Soybeans also naturally enrich soil during growth by fixing atmospheric nitrogen, improving soil fertility over time. The plant’s deep and highly branched root system extracts hard-to-reach nutrients from lower soil layers, leaving them available for subsequent crops. That is why soybeans are widely used in crop rotation systems as a natural tool for restoring agricultural land productivity.
Digital Analysis of Genomic and Phenotypic Data
Russia plans to use digital technologies to develop new soybean varieties. Researchers at the Federal Scientific Center All-Russian Research Institute of Soybean, or VNII soi, are participating in the creation of the Pusk (Launch) accelerated breeding platform operating at the Timiryazev Genome Center. The system combines genomic, phenotypic, soil and climate data into a unified digital environment. That makes it possible to evaluate economically valuable traits in future varieties even before they are physically developed. Using AI, large genomic and phenotypic datasets can be processed far faster and more accurately than with traditional statistical methods.
VNII soi researchers have already planted 100 soybean samples in fields operated by the Timiryazev Genome Center. Fifteen similar testing sites are expected to be established across Russia. After planting, scientists plan to conduct phenotyping across 28 indicators. The strongest samples will then serve as the basis for new hybrids.
AI Enters the Breeding Pipeline
The project’s primary goal is to build a full digital genomic-selection system. The resulting datasets will be uploaded to the Pusk platform, allowing AI models to train on critical agronomic information. Neural networks will then be used to forecast breeding outcomes. Breeders will be able to use digital analytics to precisely select parent pairs for crossbreeding and dramatically accelerate the breeding cycle. As the sample collection expands, researchers expect to create soybean varieties with highly targeted characteristics.
That process could eventually take just two to three years instead of the current 10 to 15 years. Russian Agriculture Minister Oksana Lut set exactly that target during the Russkoye pole – 2025 (Russian Field – 2025) forum.
“Artificial intelligence and machine learning have already become part of our lives. Compared with traditional approaches based on statistical analysis, these technologies make it possible to process enormous datasets far more efficiently. As genomic sequencing – decoding nucleotide sequences from samples, varieties and breeding lines – becomes more accessible, we are receiving huge volumes of information. Those datasets must be processed and turned into new insights, and at this stage that is difficult to achieve without AI. We really have no alternative other than fully engaging with AI technologies and applying them to breeding tasks,” said Sokrat Monakhos, director of the breeding and seed-production center at Timiryazev Russian State Agrarian University.
New Challenges for Digital Agriculture
The integration of AI into breeding programs is creating a substantial new workload for Russia’s IT sector.

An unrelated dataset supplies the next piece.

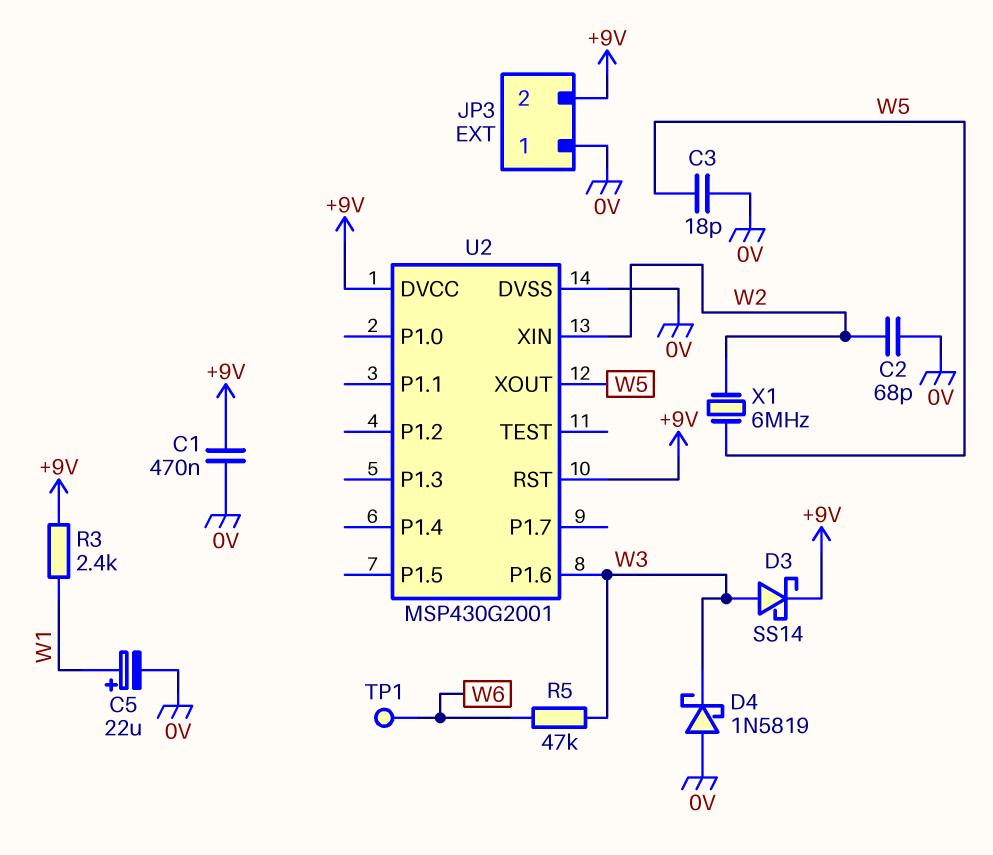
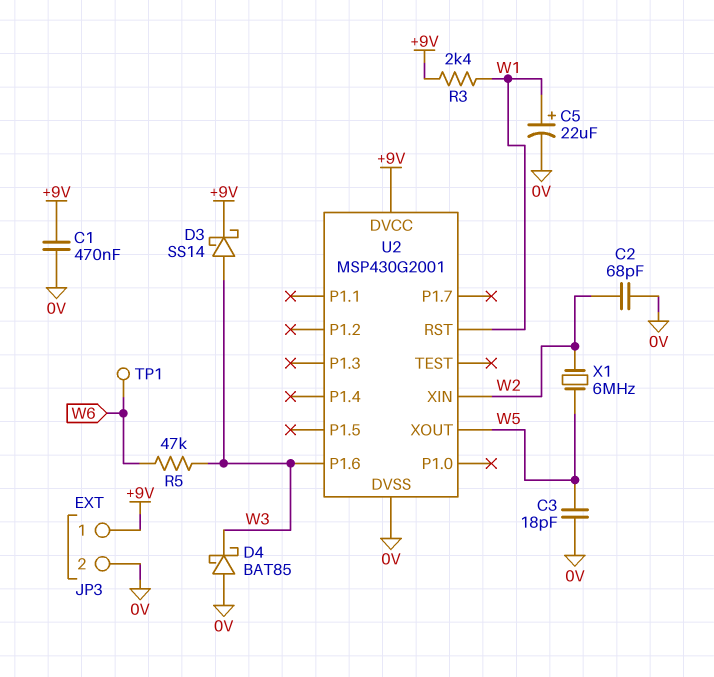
D4: schottky 1N5819 (A 0V, K W3) -> schottky BAT85 (A 0V, K W3)
JP3 pin 1: 0V -> +9V
JP3 pin 2: +9V -> 0V
U2 pin RST: +9V -> W1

The industry now needs technologies capable of collecting and processing massive breeding datasets, predictive analytics systems and digital plant-trait models. Effective machine-learning methods are also required to forecast the resilience and quality of future crop varieties.
That work is directly tied to Russia’s Prodovolstvennaya bezopasnost (Food Security) program, which aims to achieve 75% self-sufficiency in seeds for major crops by 2030. Significant work remains ahead. According to the Center for Agroanalytics, Russian-produced soybean seeds accounted for 43.5% of the market in 2022, rising to 65% in 2025. At the same time, existing soybean varieties still require constant modernization and renewal.
Reducing the time needed to develop new seed varieties could eventually allow Russia to export not only food products, but also seed material to countries with similar agricultural and climate conditions. Over the longer term, predictive digital breeding platforms could find demand in countries building domestic seed-production industries and looking to accelerate breeding programs.